Top
Hakkı Öcal

Hakkı Öcal

hakkiocal@outlook.com

08/02/2024

Netanyahu’nun derdi iktidardan gitmemek..

Her siyasal parti, ülkesini yönetmek isteyen siyasetçiler tarafından kurulur. Her siyasetçinin, partisinin iktidara gelmesini ve orada kalmasını istemek en tabii hakkıdır. Ancak siyasetçilerden beklenen, gerektiğinde işi başaramadığını anlaması, zamanı geldiğinde görevi rakip partilere bırakması ya da en azından erken seçim kararı almasıdır. 

İsrail Başbakanı Binyamin Netanyahu, bu genel kuralın istisnalarından biridir. Onun derdi iktidarda kalmaktır, başbakan olmanın ego tatmin eden nimetlerinden istifade etmek, (mahkemelerde görülmekte olan davalara göre) bu nimetlerin maddi taraflarından da olduğunca keseyi doldurmaktır. Bu ifade bana değil, Haaretz gazetesine (ve 20’ye yakın batı medyasına) aittir. Haaretz başyazarı bununla da bırakmıyor, “Netanyahu, siyaseten mahvedilmelidir; yoksa İsrail mahvolacak” diye devam ediyor (shorturl.at/arJQS). 

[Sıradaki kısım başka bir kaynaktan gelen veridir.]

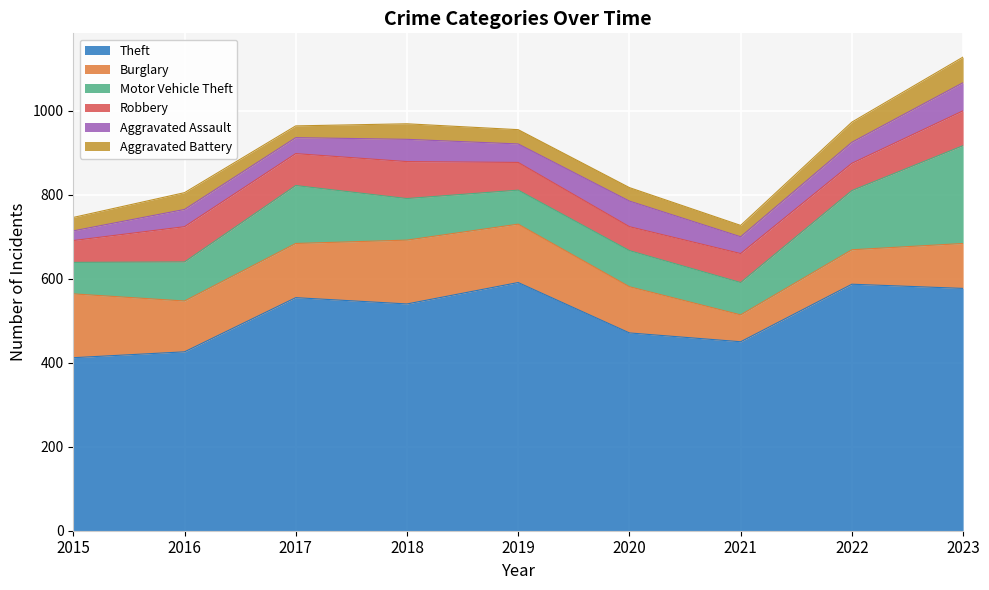

True or false: Aggravated Battery and Motor Vehicle Theft intersect in this chart.

False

Bunun maddi şartları hazır. Terörle mücadele iddiasındaki bir hükumetin birinci görevi, Hamas’ın elindeki 136 rehinenin serbest bırakılmasını sağlamaktır. Hamas bunun için ateşkes ve Gazze’deki İsrail işgal kuvvetlerinin çekilmesini şart koşuyorsa, Netanyahu’ya düşen, bunun kendisi için azami kazançla yerine getirilmesini sağlamaktır. Ama İsrail hükumeti rehinelerin serbest bırakılması için nerede ise son 60 gündür, kılını bile kıpırdatmadı. 

Sebep? Netanyahu’yu başbakan olarak tutan meclisteki 3 kişilik çoğunluğun sahibi (sözde) Ulusal Güvenlik Bakanı Itamar ben Gvir, Gazze’ye yönelik savaşa son verilmesi halinde hükumetten çekileceğini ve bir daha Netanyahu’ya destek olmayacağı tehdidinde bulundu. Yani, rehinelerin kurtulması için İsrail’in Gazze’ye açtığı savaşın sona ermesi şart. ABD ve Katar’ın kotarmakta oldukları son anlaşma taslağına göre, bu kez ateşkes, rehine mübadelesi ile sınırlı olmayacak; Gazze’nin tümündeki İsrail askerleri geri çekilecek. Biden bu anlaşmayı destekliyor; kabul edilmesi için temaslarda bulunmak üzere Dışişleri Bakanı Blinken’i tekrar bölge ülkelerine gönderdi. 

Itamar ben Gvir’in buna tepkisi ise beklendiği gibi oldu. İsrail hükumetinin 10 ay daha Gazze işgalini sürdürmesi halinde, ABD’nin yeni başkanı olacak (!) Trump’ın Gazze ve Batı Şeria’nın İsrail’e resmen ilhakını onaylayacağını söyledi; “Trump başkan olsaydı bu iş çoktan bitmişti!” dedi. 

Trump başkan değil… 2020 seçim sonuçlarını tanımaması ile başlayan, bazı savcı ve hatta ilk derece mahkemelerine göre, isyan haline kadar giden eylem ve sözleri dolayısıyla yargılanmasının yolu bir temyiz mahkemesi kararı ile geçen hafta açıldı. Önümüzdeki 10 ayda görülecek davalardan herhangi birinde “isyana teşebbüs” suçundan mahkum olursa, Trump’ın Kasım seçimlerinde aday olması imkansızlaşacak. Bu durum, siyaseten Trump’a yarar mı? Yaradığını söyleyenler çok. Ama Trump’ın ABD’yi İsrail tarafında bir Ortadoğu Savaşı’na sürüklemesi ihtimalinin de, Vietnam’dan bu yana savaş fobisi içinde adeta paranoya halindeki ABD seçmenine Trump’ın demokratik haklarını korumaktan daha önemli görünebilir. 

Özetle, Ben Gvir ne kadar kıvransa da, rehine meselesinin sonunda Netanyahu’nun başbakanlığına mal olması ihtimali çok yüksektir, buna Trump da engel olamayacaktır. Tam tersine, Netanyahu’nun iktidarda olabilmek için Ben Gvir’in partisinin Gazze’yi yasadışı yerleşim yerleriyle kuşatma talebine evet demesi, bunun 7 Ekim baskınına ve ardından üç ayda 500’den fazla asker ve subayın öldüğü savaşa sebep olması sadece onun değil ama Trump’ın da geleceğini kötü etkileyeceğe benziyor.